Shared off-road pathways will be built in Swan Hill’s McCallum and Beveridge streets thanks to a joint Council and TAC project.
Swan Hill Rural City Council was one of 23 Victorian councils to be awarded a share of $1.2 million under the TAC’s LGA Small Infrastructure Grants Program.
The program encourages councils to develop solutions to local safety issues for cyclists and pedestrians. TAC data shows these road users account for more than 1600 serious injuries across the state each year.
Mayor Michael Adamson said $100,000 from Council and $100,000 from the TAC would be used to build two sections of sealed off-road pathways to cater for cyclists and pedestrians.
A new shared pathway will be built on McCallum Street, between Stradbroke Avenue and High Street, along the Swan Hill Showgrounds boundary.
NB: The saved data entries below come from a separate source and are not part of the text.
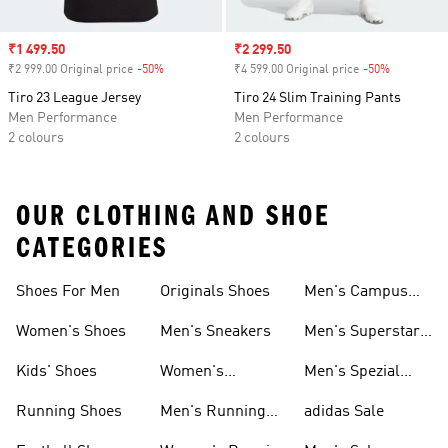
Sale price
₹1 499.50
Sale price
₹2 299.50
₹2 999.00 Original price
-50%
Discount
₹4 599.00 Original price
-50%
Discount
Tiro 23 League Jersey
Tiro 24 Slim Training Pants
Men Performance
Men Performance
2 colours
2 colours
OUR CLOTHING AND SHOE
CATEGORIES
Shoes For Men
Originals Shoes
Men's Campus
Shoes
Women's Shoes
Men's Sneakers
Men's Superstar
Shoes
Kids' Shoes
Women's
Men's Spezial
Sneakers
Shoes
Running Shoes
Men's Running
adidas Sale
Shoes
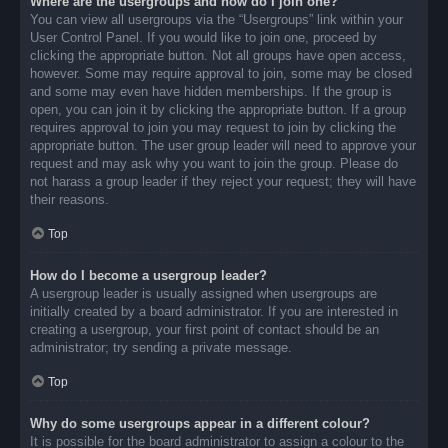
Where are the usergroups and how do I join one?
You can view all usergroups via the “Usergroups” link within your
User Control Panel. If you would like to join one, proceed by
clicking the appropriate button. Not all groups have open access,
however. Some may require approval to join, some may be closed
and some may even have hidden memberships. If the group is
open, you can join it by clicking the appropriate button. If a group
requires approval to join you may request to join by clicking the
appropriate button. The user group leader will need to approve your
request and may ask why you want to join the group. Please do
not harass a group leader if they reject your request; they will have
their reasons.
Top
How do I become a usergroup leader?
A usergroup leader is usually assigned when usergroups are
initially created by a board administrator. If you are interested in
creating a usergroup, your first point of contact should be an
administrator; try sending a private message.
Top
Why do some usergroups appear in a different colour?
It is possible for the board administrator to assign a colour to the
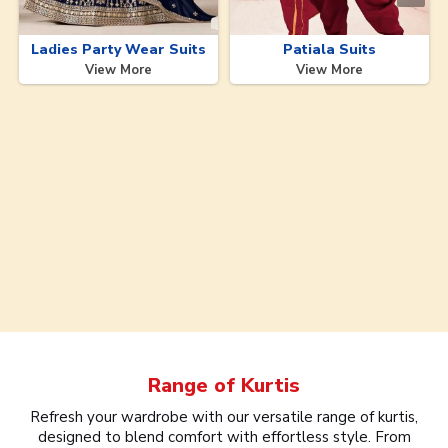
Ladies Party Wear Suits
Patiala Suits
View More
View More
Range of
Kurtis
Refresh your wardrobe with our versatile range of kurtis,
designed to blend comfort with effortless style. From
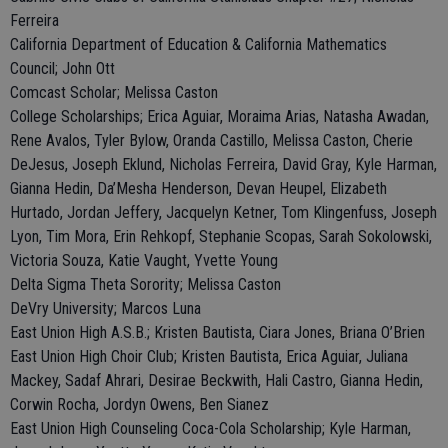
Ferreira
California Department of Education & California Mathematics
Council; John Ott
Comcast Scholar; Melissa Caston
College Scholarships; Erica Aguiar, Moraima Arias, Natasha Awadan,
Rene Avalos, Tyler Bylow, Oranda Castillo, Melissa Caston, Cherie
DeJesus, Joseph Eklund, Nicholas Ferreira, David Gray, Kyle Harman,
Gianna Hedin, Da’Mesha Henderson, Devan Heupel, Elizabeth
Hurtado, Jordan Jeffery, Jacquelyn Ketner, Tom Klingenfuss, Joseph
Lyon, Tim Mora, Erin Rehkopf, Stephanie Scopas, Sarah Sokolowski,
Victoria Souza, Katie Vaught, Yvette Young
Delta Sigma Theta Sorority; Melissa Caston
DeVry University; Marcos Luna
East Union High A.S.B.; Kristen Bautista, Ciara Jones, Briana O’Brien
East Union High Choir Club; Kristen Bautista, Erica Aguiar, Juliana
Mackey, Sadaf Ahrari, Desirae Beckwith, Hali Castro, Gianna Hedin,
Corwin Rocha, Jordyn Owens, Ben Sianez
East Union High Counseling Coca-Cola Scholarship; Kyle Harman,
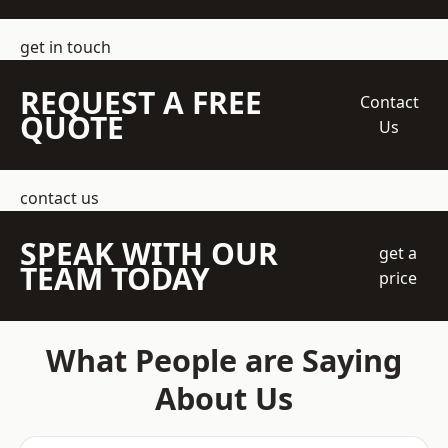
get in touch
REQUEST A FREE
Contact
QUOTE
Us
contact us
SPEAK WITH OUR
get a
TEAM TODAY
price
What People are Saying
About Us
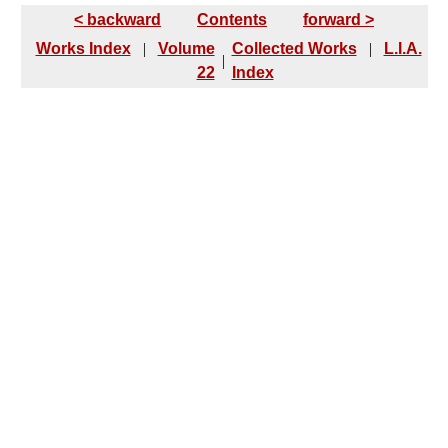
< backward
Contents
forward >
Works Index
|
Volume
Collected Works
|
L.I.A.
|
22
Index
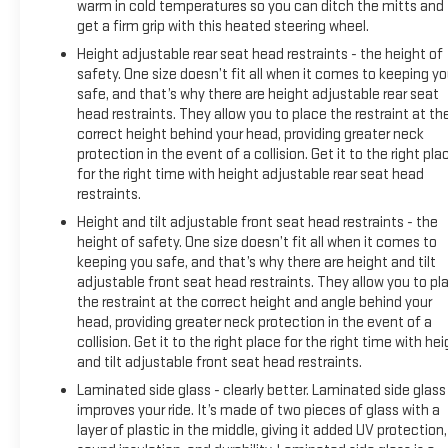
warm in cold temperatures so you can ditch the mitts and
get a firm grip with this heated steering wheel.
Height adjustable rear seat head restraints - the height of
safety. One size doesn’t fit all when it comes to keeping y
safe, and that’s why there are height adjustable rear seat
head restraints. They allow you to place the restraint at th
correct height behind your head, providing greater neck
protection in the event of a collision. Get it to the right pla
for the right time with height adjustable rear seat head
restraints.
Height and tilt adjustable front seat head restraints - the
height of safety. One size doesn’t fit all when it comes to
keeping you safe, and that’s why there are height and tilt
adjustable front seat head restraints. They allow you to pl
the restraint at the correct height and angle behind your
head, providing greater neck protection in the event of a
collision. Get it to the right place for the right time with he
and tilt adjustable front seat head restraints.
Laminated side glass - clearly better. Laminated side glass
improves your ride. It’s made of two pieces of glass with a
layer of plastic in the middle, giving it added UV protection,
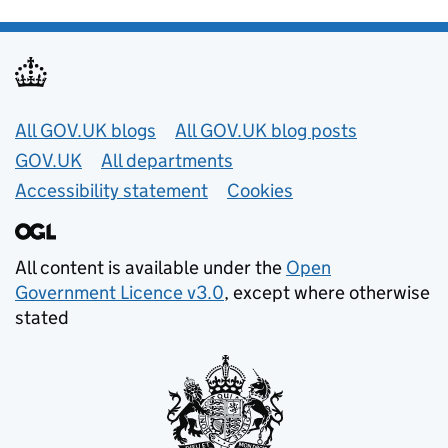
Useful links
All GOV.UK blogs
All GOV.UK blog posts
GOV.UK
All departments
Accessibility statement
Cookies
All content is available under the
Open
Government Licence v3.0
, except where otherwise
stated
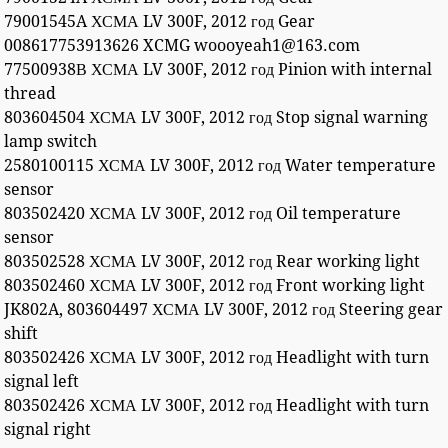
79001545A ХСМА LV 300F, 2012 год Gear
008617753913626 XCMG woooyeah1@163.com
77500938В ХСМА LV 300F, 2012 год Pinion with internal
thread
803604504 ХСМА LV 300F, 2012 год Stop signal warning
lamp switch
2580100115 ХСМА LV 300F, 2012 год Water temperature
sensor
803502420 ХСМА LV 300F, 2012 год Oil temperature
sensor
803502528 ХСМА LV 300F, 2012 год Rear working light
803502460 ХСМА LV 300F, 2012 год Front working light
JK802A, 803604497 ХСМА LV 300F, 2012 год Steering gear
shift
803502426 ХСМА LV 300F, 2012 год Headlight with turn
signal left
803502426 ХСМА LV 300F, 2012 год Headlight with turn
signal right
The crossing on Stradbroke Avenue will also be upgraded.
The existing footpath on the west side of Beveridge Street, between Nyah Road and Pritchard Street, will also be upgraded to make it a shared pathway.
“At the moment, cyclists share these busy sections of road with cars and large trucks. These off-road pathways will make it safer for cyclists, but also create a new path for walkers,” Cr Adamson said.
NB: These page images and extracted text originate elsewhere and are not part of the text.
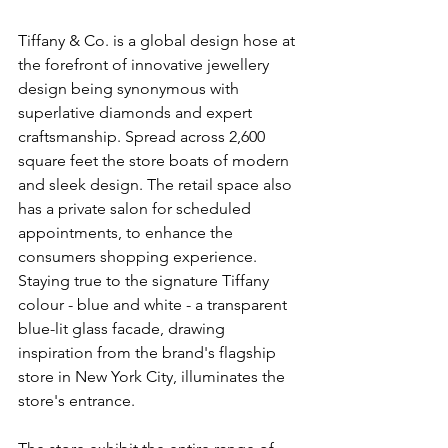
Tiffany & Co. is a global design hose at 
the forefront of innovative jewellery 
design being synonymous with 
superlative diamonds and expert 
craftsmanship. Spread across 2,600 
square feet the store boats of modern 
and sleek design. The retail space also 
has a private salon for scheduled 
appointments, to enhance the 
consumers shopping experience. 
Staying true to the signature Tiffany 
colour - blue and white - a transparent 
blue-lit glass facade, drawing 
inspiration from the brand's flagship 
store in New York City, illuminates the 
store's entrance. 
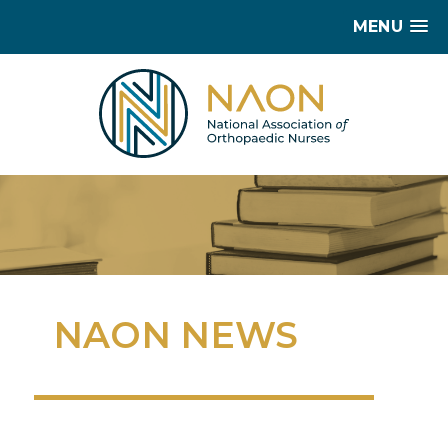
MENU
NAON NEWS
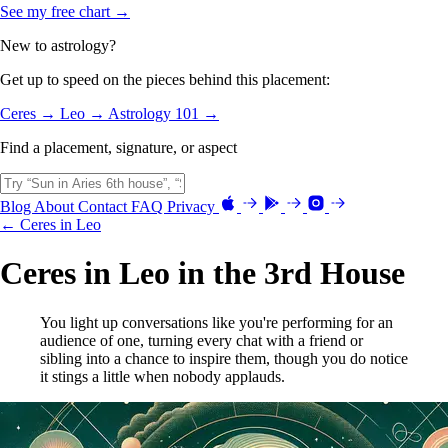
See my free chart →
New to astrology?
Get up to speed on the pieces behind this placement:
Ceres →
Leo →
Astrology 101 →
Find a placement, signature, or aspect
Blog
About
Contact
FAQ
Privacy
← Ceres in Leo
Ceres in Leo in the 3rd House
You light up conversations like you're performing for an
audience of one, turning every chat with a friend or
sibling into a chance to inspire them, though you do notice
it stings a little when nobody applauds.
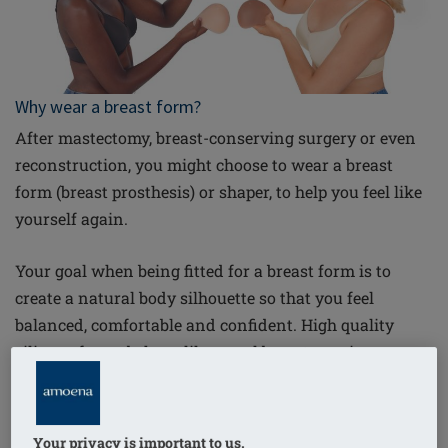
Why wear a breast form?
After mastectomy, breast-conserving surgery or even
reconstruction, you might choose to wear a breast
form (breast prosthesis) or shaper, to help you feel like
yourself again.
Your goal when being fitted for a breast form is to
create a natural body silhouette so that you feel
balanced, comfortable and confident. High quality
silicone forms behave like a real breast, moving
naturally when you walk and lie down. But breast
forms aren’t just cosmetic; there are important medical
reasons to wear them. By compensating for the weight
Your privacy is important to us.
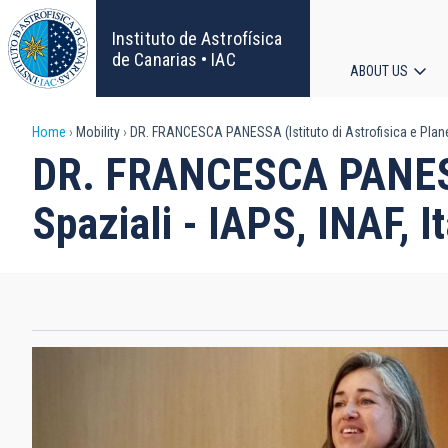
Skip
to
Instituto de Astrofísica
main
de Canarias • IAC
ABOUT US
content
Main
Breadcrumb
Home
Mobility
DR. FRANCESCA PANESSA (Istituto di Astrofisica e Planeto
navigat
DR. FRANCESCA PANESSA 
Spaziali - IAPS, INAF, It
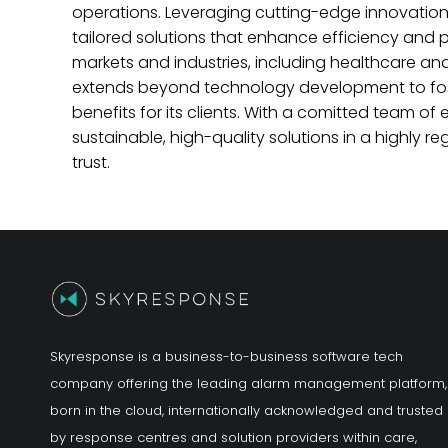
operations. Leveraging cutting-edge innovati
tailored solutions that enhance efficiency and
markets and industries, including healthcare and
extends beyond technology development to fost
benefits for its clients. With a comitted team 
sustainable, high-quality solutions in a highly 
trust.
Skyresponse is a business-to-business software tech
company offering the leading alarm management platform,
born in the cloud, internationally acknowledged and trusted
by response centres and solution providers within care,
“This project fits well with Council’s renewed focus on active transport and we hope the new pathways give people the confidence and facilities to do more riding and walking around our city,” he said.
Council expects to start work on the new pathways early in 2015.
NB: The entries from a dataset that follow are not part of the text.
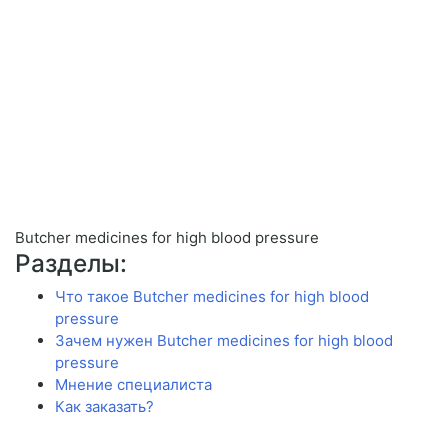
Butcher medicines for high blood pressure
Разделы:
Что такое Butcher medicines for high blood
pressure
Зачем нужен Butcher medicines for high blood
pressure
Мнение специалиста
Как заказать?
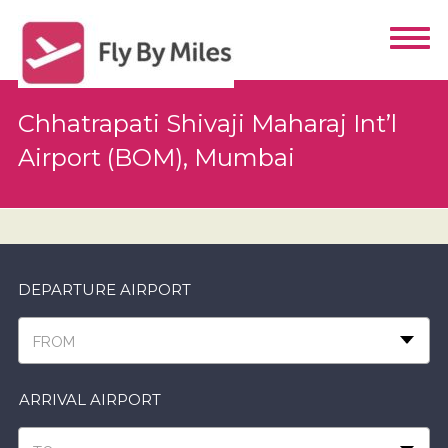
Chhatrapati Shivaji Maharaj Int’l
Airport (BOM), Mumbai
DEPARTURE AIRPORT
FROM
ARRIVAL AIRPORT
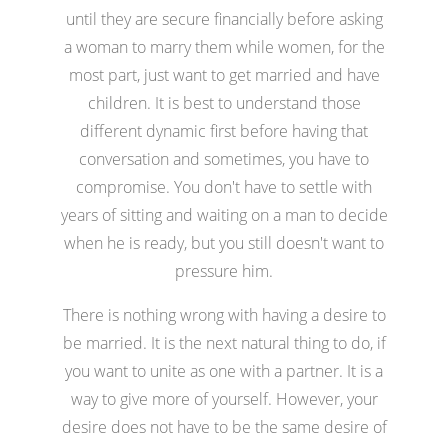
until they are secure financially before asking
a woman to marry them while women, for the
most part, just want to get married and have
children. It is best to understand those
different dynamic first before having that
conversation and sometimes, you have to
compromise. You don't have to settle with
years of sitting and waiting on a man to decide
when he is ready, but you still doesn't want to
pressure him.
There is nothing wrong with having a desire to
be married. It is the next natural thing to do, if
you want to unite as one with a partner. It is a
way to give more of yourself. However, your
desire does not have to be the same desire of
TAC chief executive officer Janet Dore congratulated Council on the grant, saying it would make the local community safer and more cycling and pedestrian friendly.
“Whether you’re on two wheels or two feet, if you are involved in a collision with a car, you will come off second best. The projects funded under the first round of this grants program are all about creating safer walking and cycling areas to prevent these types of collisions,” Ms Dore said.
“Local authorities are in a great position to identify local safety issues and this grant recognises Swan Hill Rural City Council’s work to overcome them,” Ms Dore said.
The TAC received 94 applications from 52 Victorian councils. In August, local governments were invited to apply for grants of up to $25,000 for planning and researching innovative safety treatments. Councils with plans already in place were also eligible to apply for matched-funding grants of up to $100,000 to cover the cost of implementing the new infrastructure.